IRR (Internal Rate of Return) is the discount rate that makes the net present value (NPV) of all cash flows from a particular project equal to zero. It is widely used in capital budgeting to evaluate the profitability of potential investments. A higher IRR indicates a more desirable investment. The IRR is calculated using the Newton-Raphson iterative method for precision.

Features

Frequently Asked Questions

What is IRR?

IRR (Internal Rate of Return) is the annualized rate of return that makes the net present value of all cash flows equal to zero. It represents the break-even discount rate for an investment. If the IRR exceeds your required rate of return (hurdle rate), the investment is generally considered acceptable.

How is IRR calculated?

IRR is found by solving the equation NPV = 0, where NPV is the sum of all discounted cash flows.

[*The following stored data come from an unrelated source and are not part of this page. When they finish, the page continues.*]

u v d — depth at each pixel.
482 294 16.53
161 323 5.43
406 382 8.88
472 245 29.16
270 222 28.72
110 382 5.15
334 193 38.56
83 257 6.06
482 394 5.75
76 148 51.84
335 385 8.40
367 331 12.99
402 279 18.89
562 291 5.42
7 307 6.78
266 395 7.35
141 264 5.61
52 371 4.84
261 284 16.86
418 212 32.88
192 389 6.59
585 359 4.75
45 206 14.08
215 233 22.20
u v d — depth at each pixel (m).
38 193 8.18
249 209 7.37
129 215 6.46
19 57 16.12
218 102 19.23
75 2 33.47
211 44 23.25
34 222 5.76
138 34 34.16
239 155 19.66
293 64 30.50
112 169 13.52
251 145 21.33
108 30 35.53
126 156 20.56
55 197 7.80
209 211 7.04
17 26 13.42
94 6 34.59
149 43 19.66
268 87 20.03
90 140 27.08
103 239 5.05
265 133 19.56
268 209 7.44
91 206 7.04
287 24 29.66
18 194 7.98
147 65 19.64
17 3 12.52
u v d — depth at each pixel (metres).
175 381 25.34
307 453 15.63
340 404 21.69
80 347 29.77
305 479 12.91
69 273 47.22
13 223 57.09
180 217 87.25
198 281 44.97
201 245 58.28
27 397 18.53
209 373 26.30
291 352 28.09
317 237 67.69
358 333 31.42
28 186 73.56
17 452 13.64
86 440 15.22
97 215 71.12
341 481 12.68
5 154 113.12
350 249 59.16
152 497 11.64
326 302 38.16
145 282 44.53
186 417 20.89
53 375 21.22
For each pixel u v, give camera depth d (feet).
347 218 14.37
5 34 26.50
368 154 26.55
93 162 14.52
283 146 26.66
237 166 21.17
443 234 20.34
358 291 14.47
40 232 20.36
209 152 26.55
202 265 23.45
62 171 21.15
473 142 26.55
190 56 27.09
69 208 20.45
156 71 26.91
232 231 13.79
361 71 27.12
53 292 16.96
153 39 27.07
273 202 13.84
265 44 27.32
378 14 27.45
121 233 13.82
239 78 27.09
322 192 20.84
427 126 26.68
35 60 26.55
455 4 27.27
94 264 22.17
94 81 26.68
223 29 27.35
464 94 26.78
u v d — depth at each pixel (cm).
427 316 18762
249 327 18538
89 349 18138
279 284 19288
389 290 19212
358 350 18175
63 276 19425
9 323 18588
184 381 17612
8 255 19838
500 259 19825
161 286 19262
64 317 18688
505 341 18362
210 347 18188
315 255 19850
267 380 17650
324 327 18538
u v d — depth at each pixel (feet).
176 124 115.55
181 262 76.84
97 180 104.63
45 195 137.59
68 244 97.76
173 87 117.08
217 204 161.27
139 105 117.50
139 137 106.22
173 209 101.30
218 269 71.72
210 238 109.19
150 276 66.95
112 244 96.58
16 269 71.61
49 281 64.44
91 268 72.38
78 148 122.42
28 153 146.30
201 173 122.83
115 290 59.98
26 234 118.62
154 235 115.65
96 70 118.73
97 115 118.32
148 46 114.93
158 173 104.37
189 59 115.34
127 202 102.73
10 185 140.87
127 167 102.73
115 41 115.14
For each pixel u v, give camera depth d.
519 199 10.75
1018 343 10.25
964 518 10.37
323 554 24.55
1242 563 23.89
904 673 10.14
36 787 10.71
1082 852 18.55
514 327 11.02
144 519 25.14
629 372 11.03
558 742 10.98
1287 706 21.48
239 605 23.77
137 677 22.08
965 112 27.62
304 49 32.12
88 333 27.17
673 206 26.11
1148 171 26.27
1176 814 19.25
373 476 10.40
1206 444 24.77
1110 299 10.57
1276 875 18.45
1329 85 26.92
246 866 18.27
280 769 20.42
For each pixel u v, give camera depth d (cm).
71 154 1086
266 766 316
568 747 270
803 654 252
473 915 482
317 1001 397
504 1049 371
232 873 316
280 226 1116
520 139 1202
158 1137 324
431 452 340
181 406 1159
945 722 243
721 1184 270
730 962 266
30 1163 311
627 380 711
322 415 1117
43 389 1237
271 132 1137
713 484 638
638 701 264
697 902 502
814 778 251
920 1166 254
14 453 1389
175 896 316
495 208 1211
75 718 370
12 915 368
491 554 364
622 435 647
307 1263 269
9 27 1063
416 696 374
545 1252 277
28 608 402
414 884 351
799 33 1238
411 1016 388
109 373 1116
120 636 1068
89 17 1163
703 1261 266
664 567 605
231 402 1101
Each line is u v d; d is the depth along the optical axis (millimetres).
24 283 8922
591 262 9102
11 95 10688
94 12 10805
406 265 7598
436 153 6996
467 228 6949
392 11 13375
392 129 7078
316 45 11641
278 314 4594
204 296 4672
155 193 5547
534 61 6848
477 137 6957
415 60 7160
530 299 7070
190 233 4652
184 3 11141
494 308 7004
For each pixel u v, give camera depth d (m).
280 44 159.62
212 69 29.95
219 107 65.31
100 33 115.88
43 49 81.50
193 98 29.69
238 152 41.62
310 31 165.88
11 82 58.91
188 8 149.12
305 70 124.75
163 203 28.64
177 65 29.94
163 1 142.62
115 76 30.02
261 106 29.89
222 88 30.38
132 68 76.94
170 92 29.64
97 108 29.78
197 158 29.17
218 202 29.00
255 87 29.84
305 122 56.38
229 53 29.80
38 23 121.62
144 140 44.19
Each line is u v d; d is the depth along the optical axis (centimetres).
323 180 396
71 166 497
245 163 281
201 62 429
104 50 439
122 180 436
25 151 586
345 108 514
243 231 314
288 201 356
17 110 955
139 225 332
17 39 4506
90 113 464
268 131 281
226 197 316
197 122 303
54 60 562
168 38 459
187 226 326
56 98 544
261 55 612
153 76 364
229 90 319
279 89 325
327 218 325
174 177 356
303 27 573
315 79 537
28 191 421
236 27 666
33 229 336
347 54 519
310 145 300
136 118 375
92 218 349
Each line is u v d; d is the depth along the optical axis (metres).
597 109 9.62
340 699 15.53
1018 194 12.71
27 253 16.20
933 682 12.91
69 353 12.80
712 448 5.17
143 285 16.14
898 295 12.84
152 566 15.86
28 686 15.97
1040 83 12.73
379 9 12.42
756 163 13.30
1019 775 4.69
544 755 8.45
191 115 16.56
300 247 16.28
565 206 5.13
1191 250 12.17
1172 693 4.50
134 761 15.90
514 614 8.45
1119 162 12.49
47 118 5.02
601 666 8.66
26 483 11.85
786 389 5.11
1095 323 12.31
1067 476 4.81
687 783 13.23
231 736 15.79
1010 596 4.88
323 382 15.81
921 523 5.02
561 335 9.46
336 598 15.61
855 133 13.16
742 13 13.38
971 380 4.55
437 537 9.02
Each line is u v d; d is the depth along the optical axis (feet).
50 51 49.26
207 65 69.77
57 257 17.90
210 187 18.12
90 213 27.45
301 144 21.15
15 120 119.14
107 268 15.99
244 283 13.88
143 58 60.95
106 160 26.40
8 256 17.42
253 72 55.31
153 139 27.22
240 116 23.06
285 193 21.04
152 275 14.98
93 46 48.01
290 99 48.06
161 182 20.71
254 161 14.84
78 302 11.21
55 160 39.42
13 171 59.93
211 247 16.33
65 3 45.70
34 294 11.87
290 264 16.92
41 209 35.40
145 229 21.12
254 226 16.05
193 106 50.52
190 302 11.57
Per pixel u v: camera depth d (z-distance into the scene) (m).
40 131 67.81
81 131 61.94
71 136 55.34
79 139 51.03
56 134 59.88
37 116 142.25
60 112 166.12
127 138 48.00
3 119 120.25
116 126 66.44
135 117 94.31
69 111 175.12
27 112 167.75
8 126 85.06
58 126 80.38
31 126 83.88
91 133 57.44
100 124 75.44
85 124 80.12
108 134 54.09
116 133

Since this equation has no algebraic solution for more than two periods, we use the Newton-Raphson iterative method — a numerical technique that converges rapidly to the correct rate.

What is a good IRR?

A "good" IRR depends on the investment type and risk. As benchmarks: the S&P 500 averages ~10%, US Treasuries yield ~4%, and inflation runs ~3%. Most companies use a Minimum Attractive Rate of Return (MARR) of ~8%. An IRR above your hurdle rate is generally considered good.

What is the difference between IRR and NPV?

NPV tells you the absolute dollar value an investment adds at a specific discount rate, while IRR tells you the percentage return rate that makes NPV zero. NPV is generally preferred for comparing projects of different sizes, while IRR is intuitive for comparing against rate-based benchmarks. Both are useful together.